Bir de yeni bir vergi daha koydular, sistemin adı FUEL EU. 3. olarak IMO, bunun replikasını alıp dünyaya uygulayacak. Dünya bunların peşinde, 6 tane Çin’e gemi siparişi verdik, uzun süre hangi yakıtı kullanacağımızı düşündük. İki ödül aldık ama arka yapıda fırtına kopuyor. İki sene boyunca bir şey olmamış.
Tonaj Tax sistemi için de 2018’den beri Cihan Bey’i takdir ediyorum, bir arpa boy yol gidemedik. Tonaj Tax vergi kaçırma olayı değildir. Tonaj Tax sistemi parayı Türkiye’ye getirip vergiden arındırmak; yurtdışındaki parayı Türkiye’ye getirmektir. Yunan Armatörleri 2. Dünya Savaşı’ndan sonra bunu yaptılar ve dünyanın bir numarası oldular.
Biz ne acıdır ki aradan 70-80 sene geçmiş hala yapalım mı yapmayalım mı diye düşünüyoruz.
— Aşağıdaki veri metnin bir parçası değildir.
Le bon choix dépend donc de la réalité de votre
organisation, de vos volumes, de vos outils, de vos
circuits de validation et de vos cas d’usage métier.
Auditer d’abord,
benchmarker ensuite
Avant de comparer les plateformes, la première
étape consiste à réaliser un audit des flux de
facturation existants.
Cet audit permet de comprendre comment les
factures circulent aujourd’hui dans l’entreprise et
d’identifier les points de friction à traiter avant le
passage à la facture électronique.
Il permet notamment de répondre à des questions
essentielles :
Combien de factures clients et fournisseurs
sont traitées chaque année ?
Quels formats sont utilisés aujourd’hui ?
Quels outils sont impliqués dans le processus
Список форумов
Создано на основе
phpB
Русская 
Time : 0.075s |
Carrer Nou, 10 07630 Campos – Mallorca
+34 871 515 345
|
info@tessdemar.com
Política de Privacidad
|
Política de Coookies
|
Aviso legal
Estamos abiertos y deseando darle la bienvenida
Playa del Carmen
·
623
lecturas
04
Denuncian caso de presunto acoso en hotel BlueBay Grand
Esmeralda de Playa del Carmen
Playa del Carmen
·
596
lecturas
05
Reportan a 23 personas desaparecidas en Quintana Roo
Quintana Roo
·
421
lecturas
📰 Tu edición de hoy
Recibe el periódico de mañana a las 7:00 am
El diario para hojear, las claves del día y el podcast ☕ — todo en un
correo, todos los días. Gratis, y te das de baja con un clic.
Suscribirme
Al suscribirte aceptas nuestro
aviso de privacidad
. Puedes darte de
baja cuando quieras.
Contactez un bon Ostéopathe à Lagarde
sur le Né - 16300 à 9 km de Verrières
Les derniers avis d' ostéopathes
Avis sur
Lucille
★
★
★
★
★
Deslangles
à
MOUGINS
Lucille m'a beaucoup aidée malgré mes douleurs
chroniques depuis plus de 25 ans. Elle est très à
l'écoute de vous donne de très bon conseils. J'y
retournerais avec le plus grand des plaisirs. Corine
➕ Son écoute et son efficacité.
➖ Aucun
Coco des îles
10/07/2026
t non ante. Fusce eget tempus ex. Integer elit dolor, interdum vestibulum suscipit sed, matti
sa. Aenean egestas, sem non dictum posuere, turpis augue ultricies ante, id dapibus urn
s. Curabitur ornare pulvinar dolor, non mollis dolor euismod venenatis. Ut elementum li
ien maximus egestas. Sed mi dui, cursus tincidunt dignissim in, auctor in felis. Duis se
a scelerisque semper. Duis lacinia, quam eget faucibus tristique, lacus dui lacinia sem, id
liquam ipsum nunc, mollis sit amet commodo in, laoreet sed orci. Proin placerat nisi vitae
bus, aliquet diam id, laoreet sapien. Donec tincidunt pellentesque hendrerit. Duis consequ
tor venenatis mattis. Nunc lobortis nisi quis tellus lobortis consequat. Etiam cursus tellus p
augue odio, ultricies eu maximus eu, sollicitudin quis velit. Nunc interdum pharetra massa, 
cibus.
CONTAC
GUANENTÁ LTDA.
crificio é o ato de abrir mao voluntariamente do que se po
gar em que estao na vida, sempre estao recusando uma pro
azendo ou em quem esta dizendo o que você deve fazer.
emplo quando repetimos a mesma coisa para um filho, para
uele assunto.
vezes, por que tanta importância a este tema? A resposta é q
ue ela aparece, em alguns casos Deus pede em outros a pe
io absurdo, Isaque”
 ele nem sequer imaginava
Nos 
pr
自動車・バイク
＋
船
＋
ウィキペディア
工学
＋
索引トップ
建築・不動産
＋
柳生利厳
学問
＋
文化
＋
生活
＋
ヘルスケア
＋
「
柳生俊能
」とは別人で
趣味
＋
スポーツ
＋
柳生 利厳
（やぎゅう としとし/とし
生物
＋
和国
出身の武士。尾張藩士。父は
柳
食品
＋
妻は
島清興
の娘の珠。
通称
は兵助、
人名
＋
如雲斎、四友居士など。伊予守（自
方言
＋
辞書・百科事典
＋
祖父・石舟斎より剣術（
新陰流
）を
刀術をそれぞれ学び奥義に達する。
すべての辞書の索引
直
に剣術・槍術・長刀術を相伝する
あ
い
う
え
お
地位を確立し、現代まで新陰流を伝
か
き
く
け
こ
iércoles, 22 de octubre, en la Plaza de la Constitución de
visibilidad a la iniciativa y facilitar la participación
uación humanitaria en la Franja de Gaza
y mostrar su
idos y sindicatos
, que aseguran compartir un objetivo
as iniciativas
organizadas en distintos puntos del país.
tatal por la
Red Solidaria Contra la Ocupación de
Bazı radikal kararların alınması gerekiyor. Artık dünya apayrı bir yere evrilmiş. Bizim maalesef tek edinimimiz Türk filosunda TUGS’tur ve gerçekten takdir edilesi bir adımdır. 25 senede denizcilik müthiş değişiyor. Müthiş değişim ile birtakım neşterler atılması gerekiyor. Kanunlar çıkıyor ama hizaya getirilmesi gerek. Denizciliğin kendi içinde dinamizm var. Dinamizmin içinde birtakım şeyleri yapacaksın, ben 30 senedir karada çalışıyorum. Yetkili bir kişi olarak arka yapıyı masa masa her şeyi biliyorum. Nasıl çabaladığımızı; ne zorluklar yaşadığımızı… Bu zorluklarla, 5510G maddesi ile hala baş etmeye çalışıyoruz. Ben SGK dan ceza yedim, o kanun düzeltildi mi? Hayır. Bu bir sorun armatörü tedirgin ediyor. 300.000 dolar maliyeti var her sene, biz bu maliyetlerle savaşmaya çalışıyoruz.
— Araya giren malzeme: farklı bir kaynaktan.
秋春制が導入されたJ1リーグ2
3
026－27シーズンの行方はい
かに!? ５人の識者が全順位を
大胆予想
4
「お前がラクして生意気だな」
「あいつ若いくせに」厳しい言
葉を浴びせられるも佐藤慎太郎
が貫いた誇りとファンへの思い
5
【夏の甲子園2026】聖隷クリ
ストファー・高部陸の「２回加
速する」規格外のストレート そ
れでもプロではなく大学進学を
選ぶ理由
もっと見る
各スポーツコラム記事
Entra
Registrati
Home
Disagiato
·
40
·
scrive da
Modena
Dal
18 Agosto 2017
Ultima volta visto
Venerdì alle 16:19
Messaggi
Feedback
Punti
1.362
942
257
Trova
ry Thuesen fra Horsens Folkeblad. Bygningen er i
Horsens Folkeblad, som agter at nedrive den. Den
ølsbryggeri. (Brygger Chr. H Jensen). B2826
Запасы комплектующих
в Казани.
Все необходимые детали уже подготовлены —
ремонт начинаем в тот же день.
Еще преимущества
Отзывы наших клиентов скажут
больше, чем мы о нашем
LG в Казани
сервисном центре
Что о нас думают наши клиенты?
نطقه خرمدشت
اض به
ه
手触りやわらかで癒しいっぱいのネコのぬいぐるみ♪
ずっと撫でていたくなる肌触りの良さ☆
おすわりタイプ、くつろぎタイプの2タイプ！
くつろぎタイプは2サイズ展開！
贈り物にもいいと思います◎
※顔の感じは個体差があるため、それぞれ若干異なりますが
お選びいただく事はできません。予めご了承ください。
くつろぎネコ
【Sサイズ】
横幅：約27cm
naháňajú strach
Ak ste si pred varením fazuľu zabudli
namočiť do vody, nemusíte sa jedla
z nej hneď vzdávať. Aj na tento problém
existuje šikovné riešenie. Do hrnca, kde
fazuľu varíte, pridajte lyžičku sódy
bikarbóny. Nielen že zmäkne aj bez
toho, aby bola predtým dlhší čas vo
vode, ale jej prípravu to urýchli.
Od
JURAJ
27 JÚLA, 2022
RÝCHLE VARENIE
MLC imzalanmak üzeredir. Bunun süresi 12 aydır. 12 ay boyunca çalışılıp bir düzenleme yapılabilir. Çok duayen kişiler var; hukukçu kişiler var, devlet ve değerli bürokratlar var, toplanalım ve bir an önce Deniz İş Kanunu, TUGS; 2. Sicil bir daha elden geçirmeliyiz. Gemi adamlarının kıdem tazminatı ile ilgili 138 tane davam var. Ben bunlarla uğraşmamalıyım devletin bir etkisi olması lazım. Uzlaştırma kanunu da farklı bir boyut burada Adalet Bakanlığı var; Çalışma Bakanlığı var Maliye Bakanlığı var.
Tüm bu konular üzerinde ivedilikle çalışıp bir sonuca ulaşmamız gerekir.